Do College Sports Enhance Future Earnings?

2006-08-15

     Do student athletes financially outperform their non-athlete counterparts after they graduate from college – or do the earnings of college athletes lag behind?

     According to Binghamton University researchers in a new study published in the Journal of Human Resources, both views are supported by data. Former athletes working in business, military or manual labor occupations fare better wage-wise than non-athletes in those occupations, the researchers found. However, former athletes who teach in high schools, and perhaps work as coaches, lag behind non-athletes.

     Study co-author Daniel J. Henderson, Ph.D., assistant professor of economics at Binghamton University, used data from the Cooperative Institutional Research Survey of college freshmen and included more than 4,200 males.  The participants were surveyed six years after their expected college graduation. The follow-up questionnaire asked about individuals’ post-college earnings, occupational choices, graduate degrees attained and athletic participation in college.

     Henderson and his co-authors found that a slightly higher percentage of athletes than non-athletes were in higher income brackets.
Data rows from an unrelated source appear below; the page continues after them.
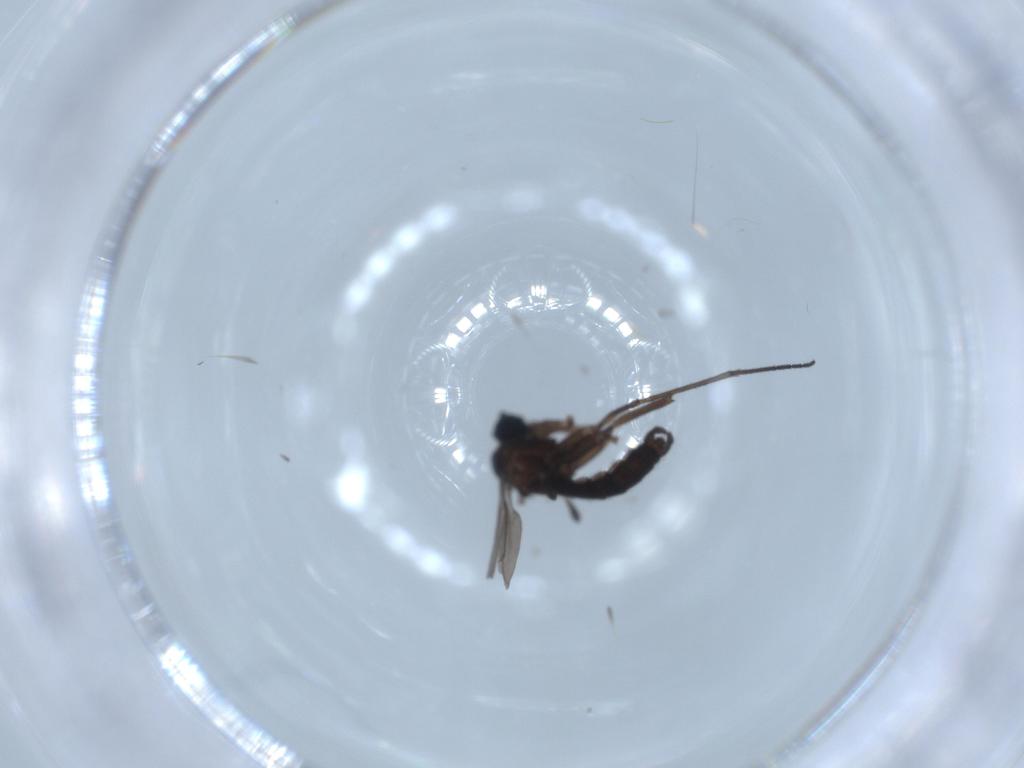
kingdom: Animalia
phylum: Arthropoda
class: Insecta
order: Diptera
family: Sciaridae
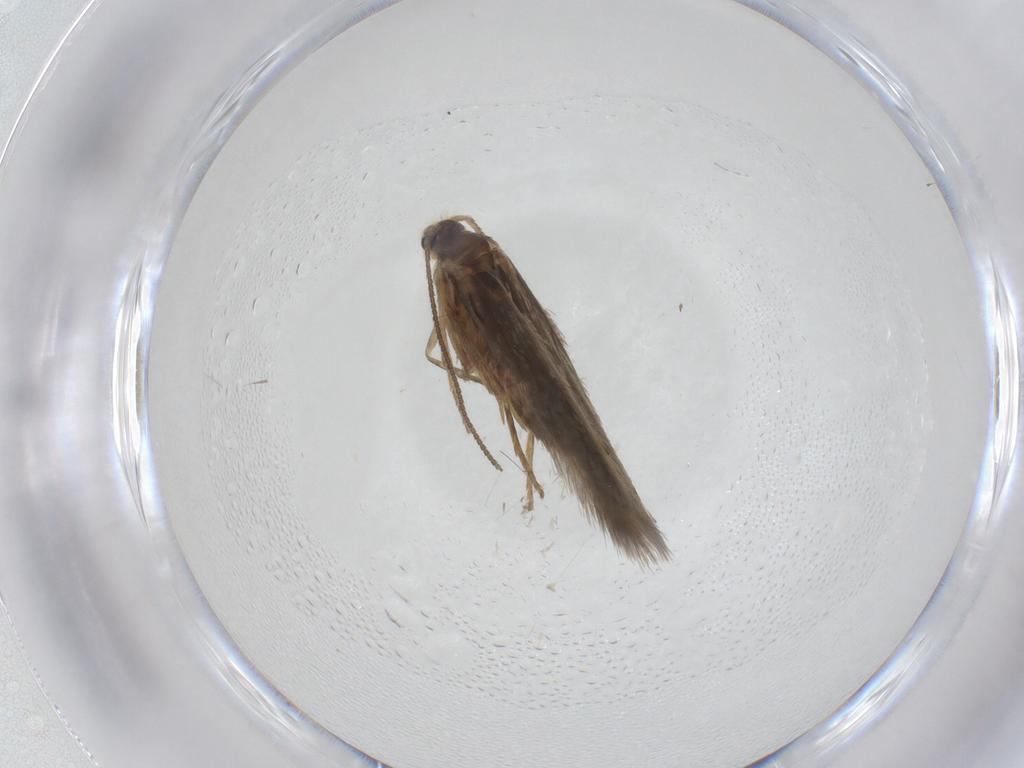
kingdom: Animalia
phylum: Arthropoda
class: Insecta
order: Lepidoptera
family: Nepticulidae
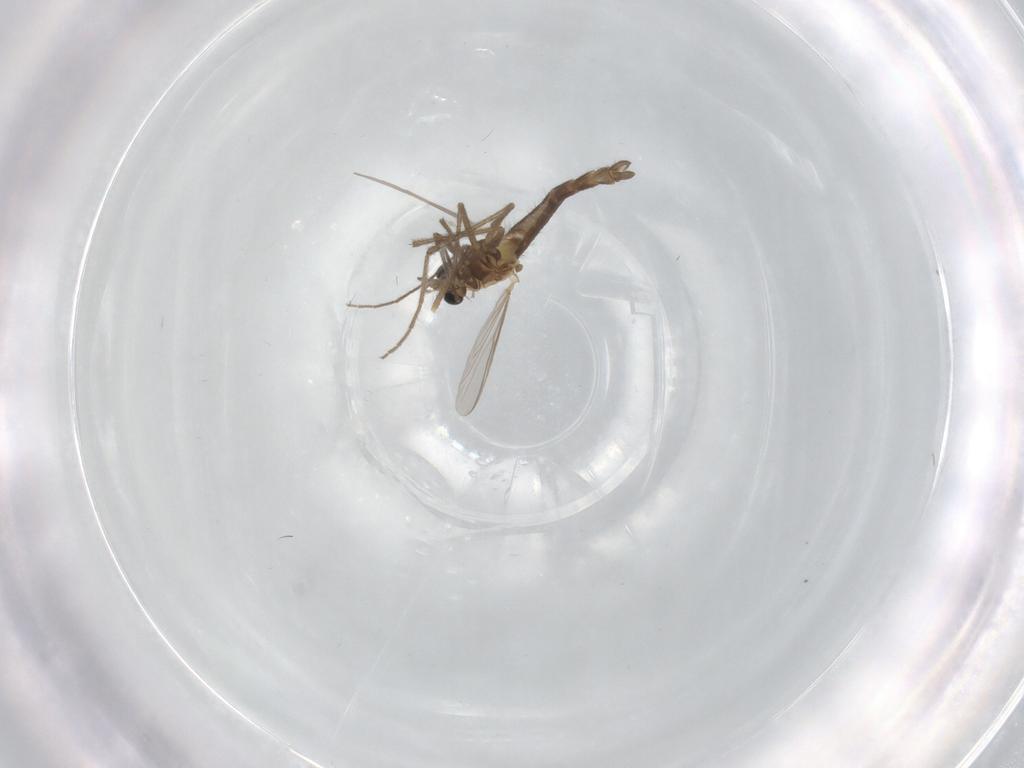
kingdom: Animalia
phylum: Arthropoda
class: Insecta
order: Diptera
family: Chironomidae
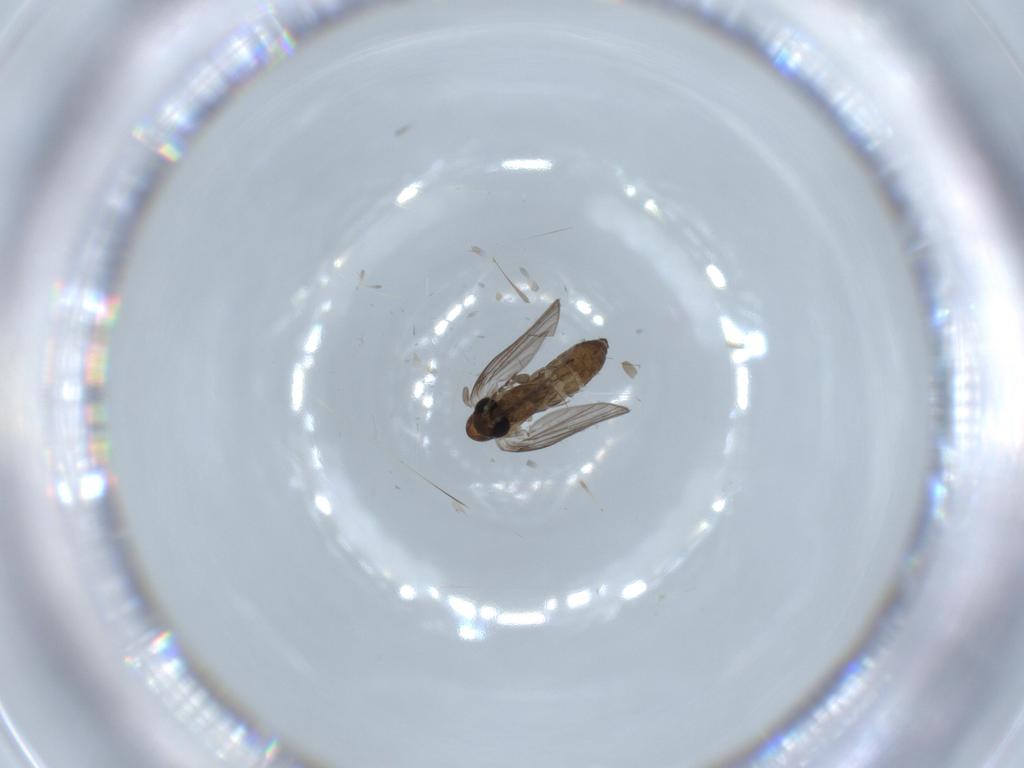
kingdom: Animalia
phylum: Arthropoda
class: Insecta
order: Diptera
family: Psychodidae
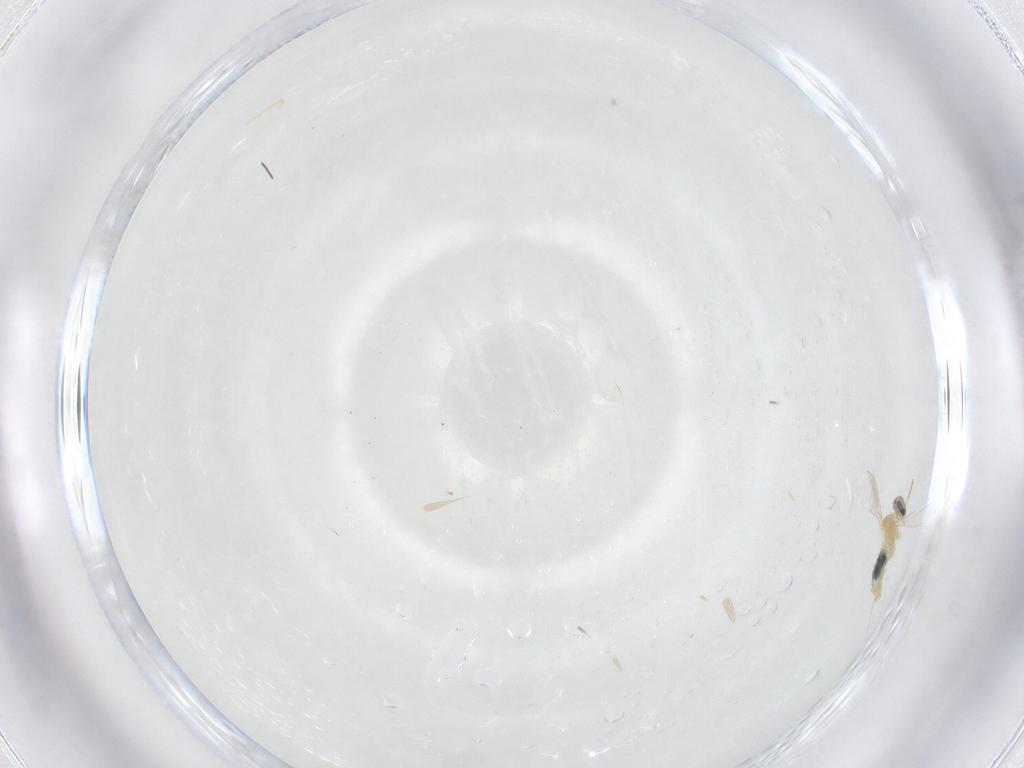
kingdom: Animalia
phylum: Arthropoda
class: Insecta
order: Diptera
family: Cecidomyiidae
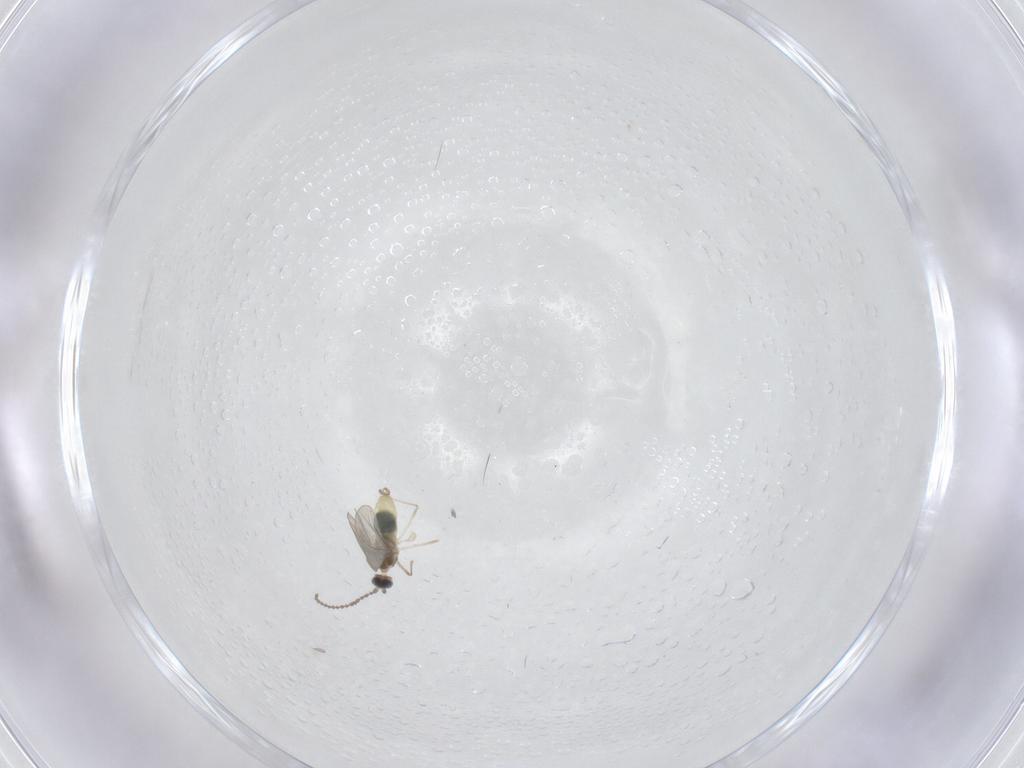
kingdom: Animalia
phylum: Arthropoda
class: Insecta
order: Diptera
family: Cecidomyiidae
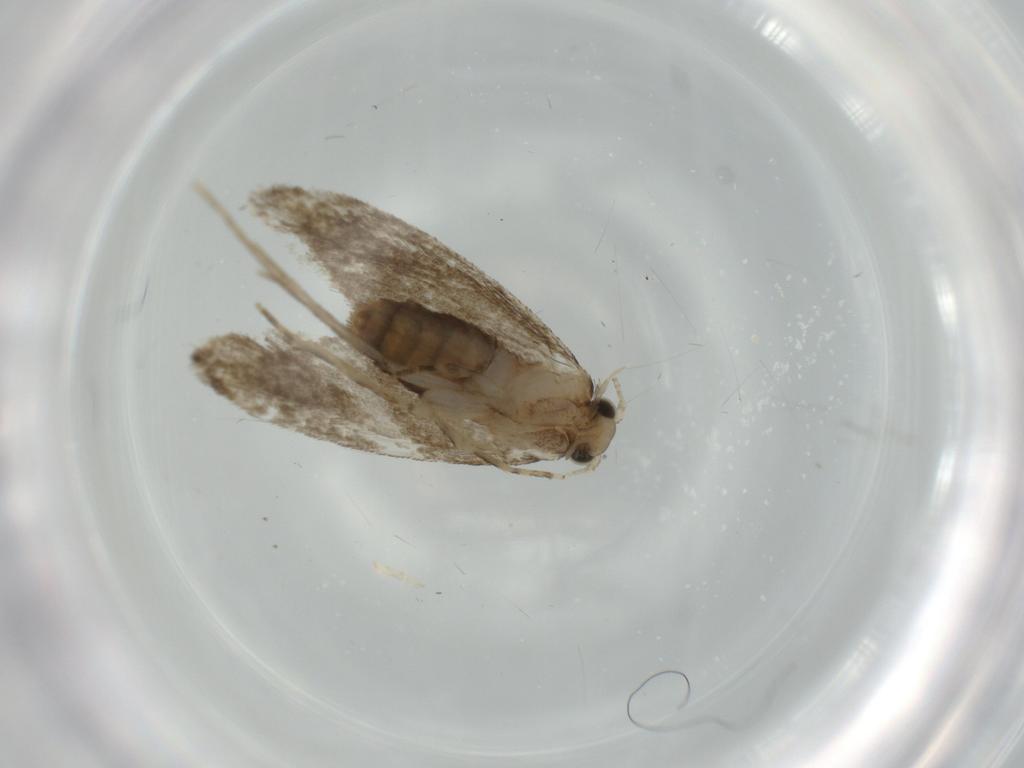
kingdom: Animalia
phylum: Arthropoda
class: Insecta
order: Lepidoptera
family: Tineidae
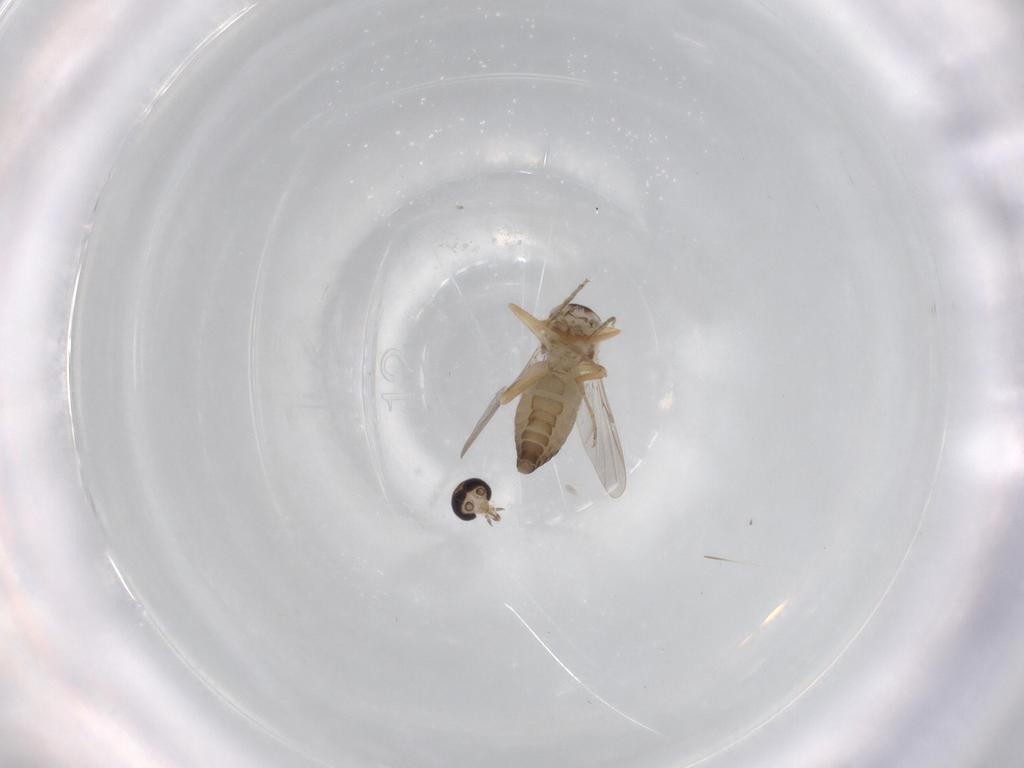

Most athletes in business, the military and manual labor were better off wage-wise than non-athletes working in those fields, but not all athletes enjoyed a premium from sports participation.

     The survey further showed that former college athletes were more likely than non-athletes to select high school teaching as an occupation, even though they earned 8 percent less than nonathletes who chose high school teaching careers. The research also showed that a higher percentage of athletes than non-athletes had earned bachelor’s, master’s, or doctoral or professional degrees by six years after they were expected to complete college. In addition, compared with non-athletes, athletes were more likely to attend a private institution, to report themselves to be more driven than non-athletes, and to have a goal to be financially well-off.

     The study results can be found in the Summer 2006 issue of the Journal of Human Resources, published by the University of Wisconsin Press.